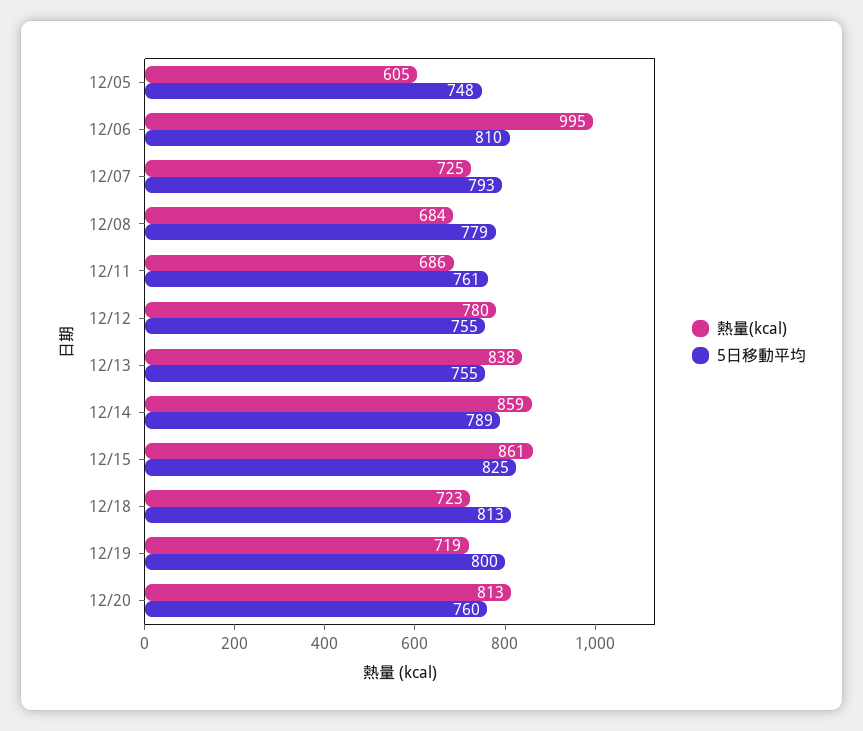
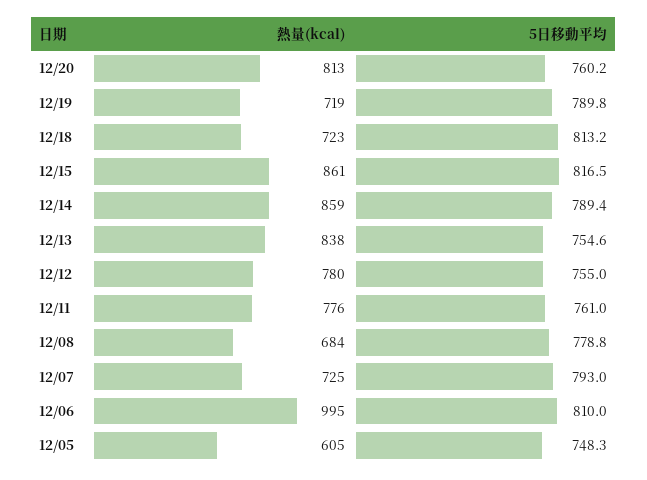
  {
    "熱量(kcal)": {
      "12/05": 605,
      "12/06": 995,
      "12/07": 725,
      "12/08": 684,
-     "12/11": 686,
+     "12/11": 776,
      "12/12": 780,
      "12/13": 838,
      "12/14": 859,
      "12/15": 861,
      "12/18": 723,
      "12/19": 719,
      "12/20": 813
    },
    "5日移動平均": {
      "12/05": 748.3,
      "12/06": 810,
      "12/07": 793,
      "12/08": 778.8,
      "12/11": 761,
      "12/12": 755,
      "12/13": 754.6,
      "12/14": 789.4,
-     "12/15": 825,
+     "12/15": 816.5,
      "12/18": 813.2,
-     "12/19": 800,
+     "12/19": 789.8,
      "12/20": 760.2
    }
  }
====
Your objective -> Retype the records above line for line and exactly, omitting their pictures.

Your response ->
  {
    "熱量(kcal)": {
      "12/05": 605,
      "12/06": 995,
      "12/07": 725,
      "12/08": 684,
-     "12/11": 686,
+     "12/11": 776,
      "12/12": 780,
      "12/13": 838,
      "12/14": 859,
      "12/15": 861,
      "12/18": 723,
      "12/19": 719,
      "12/20": 813
    },
    "5日移動平均": {
      "12/05": 748.3,
      "12/06": 810,
      "12/07": 793,
      "12/08": 778.8,
      "12/11": 761,
      "12/12": 755,
      "12/13": 754.6,
      "12/14": 789.4,
-     "12/15": 825,
+     "12/15": 816.5,
      "12/18": 813.2,
-     "12/19": 800,
+     "12/19": 789.8,
      "12/20": 760.2
    }
  }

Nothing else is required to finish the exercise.